Both Wundrow and Wesenberg share a passion for farming and supporting sustainable culture, but both have had different journeys to where they are today.

Wundrow says his grandmother and aunt are inspirations for his love of farming. He has owned several businesses, including owning a hardware store at 19, before deciding to go full-on into farming.

Wesenberg has spent his entire life farming, spending time with his family across southeastern Wisconsin.

"There's a love that comes with farming," Wundrow said. "We both believe this is a lifestyle."

As Wundrow opens up the back to the cargo van, you're tossed into a kaleidoscope of rich colors from all the jarred items.

"(Jarred items) are something that's helped us with the tough early season compared to other small farms," Wundrow said. "Rather than move away from our partnerships, we decided to stand by them and not seek out anyone else."

That loyalty shared by Wundrow and Wesenberg is part of their farming mantra: Know where your food comes from and respect a harvest's bounty.

With berries coming early in the season, the farm switches gears as the summer turns to fall - as vegetables and other fruits ripen.

Opening the certified kitchen space has helped operations, Wesenberg said.

"It was quite the process, but we are happy to have this all now," Wesenberg says with a smile and a shrug, gesturing around the kitchen any top chef would envy.
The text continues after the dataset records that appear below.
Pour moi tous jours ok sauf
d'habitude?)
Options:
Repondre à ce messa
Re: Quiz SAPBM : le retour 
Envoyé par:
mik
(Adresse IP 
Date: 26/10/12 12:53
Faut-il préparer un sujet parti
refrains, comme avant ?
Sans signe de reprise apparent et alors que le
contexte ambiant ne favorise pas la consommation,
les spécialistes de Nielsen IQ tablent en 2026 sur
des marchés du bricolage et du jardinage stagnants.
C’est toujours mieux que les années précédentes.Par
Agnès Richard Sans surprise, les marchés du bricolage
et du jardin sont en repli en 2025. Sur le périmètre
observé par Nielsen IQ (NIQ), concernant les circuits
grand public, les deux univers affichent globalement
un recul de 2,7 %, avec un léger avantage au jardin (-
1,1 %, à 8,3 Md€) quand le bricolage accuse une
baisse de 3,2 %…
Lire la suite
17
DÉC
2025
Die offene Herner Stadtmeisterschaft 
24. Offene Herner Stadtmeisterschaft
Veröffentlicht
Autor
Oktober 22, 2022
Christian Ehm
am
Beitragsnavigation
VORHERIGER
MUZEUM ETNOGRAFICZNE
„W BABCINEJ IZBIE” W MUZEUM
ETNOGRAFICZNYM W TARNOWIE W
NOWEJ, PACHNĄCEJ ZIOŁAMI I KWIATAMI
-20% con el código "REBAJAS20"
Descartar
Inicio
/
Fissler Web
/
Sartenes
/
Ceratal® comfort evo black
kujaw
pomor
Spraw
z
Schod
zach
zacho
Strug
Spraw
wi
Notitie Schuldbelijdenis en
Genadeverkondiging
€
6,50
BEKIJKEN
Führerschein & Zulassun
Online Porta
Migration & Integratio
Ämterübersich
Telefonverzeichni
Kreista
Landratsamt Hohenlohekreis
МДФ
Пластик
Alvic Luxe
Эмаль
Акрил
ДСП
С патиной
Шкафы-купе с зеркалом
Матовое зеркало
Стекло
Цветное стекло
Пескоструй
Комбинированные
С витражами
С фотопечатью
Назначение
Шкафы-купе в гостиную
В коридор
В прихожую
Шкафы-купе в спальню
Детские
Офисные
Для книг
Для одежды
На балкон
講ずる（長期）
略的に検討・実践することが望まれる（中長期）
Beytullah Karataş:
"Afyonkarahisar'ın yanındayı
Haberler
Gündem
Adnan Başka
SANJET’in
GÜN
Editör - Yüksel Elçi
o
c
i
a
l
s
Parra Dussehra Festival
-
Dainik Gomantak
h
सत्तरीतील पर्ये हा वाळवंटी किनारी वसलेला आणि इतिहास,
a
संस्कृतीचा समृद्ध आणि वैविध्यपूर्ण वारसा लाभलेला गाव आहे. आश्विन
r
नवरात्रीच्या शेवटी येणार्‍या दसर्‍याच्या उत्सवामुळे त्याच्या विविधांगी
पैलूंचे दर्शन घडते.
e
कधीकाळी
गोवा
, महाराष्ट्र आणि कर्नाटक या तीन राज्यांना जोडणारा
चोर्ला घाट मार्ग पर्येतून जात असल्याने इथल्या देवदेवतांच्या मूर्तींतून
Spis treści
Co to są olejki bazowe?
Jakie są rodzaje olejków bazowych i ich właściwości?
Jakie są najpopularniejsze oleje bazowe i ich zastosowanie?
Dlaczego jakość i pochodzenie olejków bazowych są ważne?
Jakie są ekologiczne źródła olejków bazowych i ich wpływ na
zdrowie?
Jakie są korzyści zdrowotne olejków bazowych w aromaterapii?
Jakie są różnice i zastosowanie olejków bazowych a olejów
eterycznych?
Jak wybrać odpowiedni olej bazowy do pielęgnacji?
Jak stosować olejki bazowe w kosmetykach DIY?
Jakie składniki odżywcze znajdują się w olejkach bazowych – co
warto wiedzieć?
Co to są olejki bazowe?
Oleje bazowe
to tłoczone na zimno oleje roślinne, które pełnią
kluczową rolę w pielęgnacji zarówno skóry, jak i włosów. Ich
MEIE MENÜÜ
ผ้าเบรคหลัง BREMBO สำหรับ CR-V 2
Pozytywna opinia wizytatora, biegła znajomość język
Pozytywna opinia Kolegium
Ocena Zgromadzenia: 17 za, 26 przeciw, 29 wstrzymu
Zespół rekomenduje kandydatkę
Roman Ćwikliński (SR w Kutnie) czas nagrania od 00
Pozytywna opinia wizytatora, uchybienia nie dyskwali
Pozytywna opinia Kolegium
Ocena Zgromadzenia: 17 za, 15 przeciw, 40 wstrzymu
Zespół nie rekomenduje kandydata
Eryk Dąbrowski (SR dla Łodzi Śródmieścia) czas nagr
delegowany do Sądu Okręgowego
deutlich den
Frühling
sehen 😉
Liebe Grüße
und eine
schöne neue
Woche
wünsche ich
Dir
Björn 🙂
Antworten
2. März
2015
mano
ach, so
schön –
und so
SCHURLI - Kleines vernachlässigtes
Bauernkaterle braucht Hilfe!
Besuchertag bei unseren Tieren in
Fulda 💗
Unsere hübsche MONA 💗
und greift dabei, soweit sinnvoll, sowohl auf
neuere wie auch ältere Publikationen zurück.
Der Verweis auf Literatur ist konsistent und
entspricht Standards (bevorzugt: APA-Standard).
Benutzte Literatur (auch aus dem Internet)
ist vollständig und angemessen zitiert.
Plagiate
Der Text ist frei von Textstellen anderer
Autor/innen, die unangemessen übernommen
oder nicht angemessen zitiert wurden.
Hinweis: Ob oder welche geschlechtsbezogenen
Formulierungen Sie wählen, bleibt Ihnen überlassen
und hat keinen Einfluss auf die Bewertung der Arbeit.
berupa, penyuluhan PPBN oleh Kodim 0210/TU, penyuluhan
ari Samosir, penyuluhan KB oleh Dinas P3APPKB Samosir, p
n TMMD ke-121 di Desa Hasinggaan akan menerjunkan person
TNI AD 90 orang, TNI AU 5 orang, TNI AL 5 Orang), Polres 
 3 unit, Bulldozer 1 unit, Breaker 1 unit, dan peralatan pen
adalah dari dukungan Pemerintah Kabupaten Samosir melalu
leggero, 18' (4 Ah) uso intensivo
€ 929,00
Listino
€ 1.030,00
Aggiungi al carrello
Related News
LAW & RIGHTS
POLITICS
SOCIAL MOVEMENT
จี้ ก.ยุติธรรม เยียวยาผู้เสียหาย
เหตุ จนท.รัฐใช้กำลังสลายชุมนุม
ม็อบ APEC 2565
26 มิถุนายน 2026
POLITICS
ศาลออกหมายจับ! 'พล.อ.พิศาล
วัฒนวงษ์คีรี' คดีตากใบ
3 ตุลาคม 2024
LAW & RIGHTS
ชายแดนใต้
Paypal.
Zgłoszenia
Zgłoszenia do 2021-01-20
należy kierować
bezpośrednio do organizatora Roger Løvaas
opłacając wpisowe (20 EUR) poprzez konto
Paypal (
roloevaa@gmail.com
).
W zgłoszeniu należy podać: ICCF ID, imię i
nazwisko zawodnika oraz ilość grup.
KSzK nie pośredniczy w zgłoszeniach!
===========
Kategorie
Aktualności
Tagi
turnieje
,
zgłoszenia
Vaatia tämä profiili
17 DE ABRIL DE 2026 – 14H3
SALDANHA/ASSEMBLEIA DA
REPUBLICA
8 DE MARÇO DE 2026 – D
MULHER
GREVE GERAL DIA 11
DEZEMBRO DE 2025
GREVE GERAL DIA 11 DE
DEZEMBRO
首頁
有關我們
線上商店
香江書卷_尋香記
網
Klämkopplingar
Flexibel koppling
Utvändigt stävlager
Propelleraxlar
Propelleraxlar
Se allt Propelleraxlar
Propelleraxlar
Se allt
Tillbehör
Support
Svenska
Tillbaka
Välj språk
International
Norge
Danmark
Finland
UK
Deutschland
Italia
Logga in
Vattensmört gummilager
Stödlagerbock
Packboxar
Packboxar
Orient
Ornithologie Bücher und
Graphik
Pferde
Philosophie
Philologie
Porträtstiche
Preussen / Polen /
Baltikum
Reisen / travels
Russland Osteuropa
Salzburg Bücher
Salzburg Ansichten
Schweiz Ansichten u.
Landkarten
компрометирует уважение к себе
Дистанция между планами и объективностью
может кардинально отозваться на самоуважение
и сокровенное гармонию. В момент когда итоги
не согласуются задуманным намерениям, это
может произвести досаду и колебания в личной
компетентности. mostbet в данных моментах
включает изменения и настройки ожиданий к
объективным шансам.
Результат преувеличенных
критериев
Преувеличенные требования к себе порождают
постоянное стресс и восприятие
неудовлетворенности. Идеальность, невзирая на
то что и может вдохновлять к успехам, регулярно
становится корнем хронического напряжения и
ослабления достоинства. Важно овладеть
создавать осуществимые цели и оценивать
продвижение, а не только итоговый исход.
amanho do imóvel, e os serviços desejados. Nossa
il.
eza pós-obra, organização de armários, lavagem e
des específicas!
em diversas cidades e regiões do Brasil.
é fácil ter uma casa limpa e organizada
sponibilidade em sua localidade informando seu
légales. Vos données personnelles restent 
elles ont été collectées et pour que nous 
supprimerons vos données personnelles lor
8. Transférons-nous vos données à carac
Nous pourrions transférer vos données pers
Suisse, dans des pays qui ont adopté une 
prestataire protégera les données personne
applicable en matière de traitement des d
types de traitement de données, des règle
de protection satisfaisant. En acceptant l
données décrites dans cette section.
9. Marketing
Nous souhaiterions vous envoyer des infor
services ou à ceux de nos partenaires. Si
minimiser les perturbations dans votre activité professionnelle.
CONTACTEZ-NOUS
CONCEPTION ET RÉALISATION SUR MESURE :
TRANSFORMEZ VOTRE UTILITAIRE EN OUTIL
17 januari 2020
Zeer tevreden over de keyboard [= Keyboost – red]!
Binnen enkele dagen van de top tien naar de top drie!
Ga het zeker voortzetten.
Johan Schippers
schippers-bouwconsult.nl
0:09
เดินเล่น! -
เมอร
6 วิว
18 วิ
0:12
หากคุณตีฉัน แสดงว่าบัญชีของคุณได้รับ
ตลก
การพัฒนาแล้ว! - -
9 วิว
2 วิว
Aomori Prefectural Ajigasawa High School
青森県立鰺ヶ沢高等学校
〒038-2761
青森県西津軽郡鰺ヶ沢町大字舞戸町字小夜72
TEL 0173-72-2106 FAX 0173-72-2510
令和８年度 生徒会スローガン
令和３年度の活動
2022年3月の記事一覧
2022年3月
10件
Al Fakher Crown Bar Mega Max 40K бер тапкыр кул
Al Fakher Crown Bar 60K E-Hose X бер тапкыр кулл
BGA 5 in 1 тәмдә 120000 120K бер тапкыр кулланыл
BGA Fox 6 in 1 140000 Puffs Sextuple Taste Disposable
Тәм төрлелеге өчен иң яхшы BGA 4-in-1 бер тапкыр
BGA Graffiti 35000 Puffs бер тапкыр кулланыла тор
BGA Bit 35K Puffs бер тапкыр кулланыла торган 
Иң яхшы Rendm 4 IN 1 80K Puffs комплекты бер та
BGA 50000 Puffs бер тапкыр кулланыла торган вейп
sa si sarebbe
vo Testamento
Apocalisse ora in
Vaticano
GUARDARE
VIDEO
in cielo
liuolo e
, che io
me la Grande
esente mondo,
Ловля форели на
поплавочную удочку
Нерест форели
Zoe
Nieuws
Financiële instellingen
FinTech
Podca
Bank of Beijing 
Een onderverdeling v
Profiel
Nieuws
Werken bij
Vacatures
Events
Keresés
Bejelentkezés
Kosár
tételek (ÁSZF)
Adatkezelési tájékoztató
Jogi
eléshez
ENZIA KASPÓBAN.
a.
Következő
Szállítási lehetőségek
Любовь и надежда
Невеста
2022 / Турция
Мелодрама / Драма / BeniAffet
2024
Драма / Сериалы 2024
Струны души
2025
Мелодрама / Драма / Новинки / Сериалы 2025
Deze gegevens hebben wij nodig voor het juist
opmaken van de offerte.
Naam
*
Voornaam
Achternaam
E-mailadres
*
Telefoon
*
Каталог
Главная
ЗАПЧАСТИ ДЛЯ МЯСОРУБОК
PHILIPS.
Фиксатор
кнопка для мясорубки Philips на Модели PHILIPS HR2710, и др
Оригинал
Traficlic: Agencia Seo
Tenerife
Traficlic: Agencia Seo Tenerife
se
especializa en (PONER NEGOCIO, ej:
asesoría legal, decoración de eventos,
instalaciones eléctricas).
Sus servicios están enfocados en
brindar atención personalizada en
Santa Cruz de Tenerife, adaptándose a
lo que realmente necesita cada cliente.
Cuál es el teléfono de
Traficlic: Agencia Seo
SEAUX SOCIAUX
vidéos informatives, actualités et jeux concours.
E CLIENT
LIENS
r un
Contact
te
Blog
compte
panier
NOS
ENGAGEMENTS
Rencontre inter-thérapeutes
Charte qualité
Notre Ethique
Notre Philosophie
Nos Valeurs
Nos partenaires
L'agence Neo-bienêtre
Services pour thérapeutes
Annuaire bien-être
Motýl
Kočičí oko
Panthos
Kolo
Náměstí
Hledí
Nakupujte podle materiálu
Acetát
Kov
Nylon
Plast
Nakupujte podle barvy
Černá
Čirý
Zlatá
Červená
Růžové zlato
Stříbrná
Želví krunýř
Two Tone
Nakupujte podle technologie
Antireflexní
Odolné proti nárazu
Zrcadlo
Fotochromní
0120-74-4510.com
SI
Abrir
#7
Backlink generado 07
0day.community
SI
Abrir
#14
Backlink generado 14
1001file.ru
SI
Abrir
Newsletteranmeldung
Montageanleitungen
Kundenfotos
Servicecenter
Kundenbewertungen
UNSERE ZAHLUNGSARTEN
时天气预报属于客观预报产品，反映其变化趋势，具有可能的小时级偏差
From the kitchen, they prepare all the jars of goodies. Their attention to detail and food science is apparent when you hear them talk of things like how they balance pH levels for pickled items - and how they prepare any of the produce that's grown just steps from the kitchen.

"People should think about where their food comes from, and I think that's starting to change with younger generations," Wesenberg said.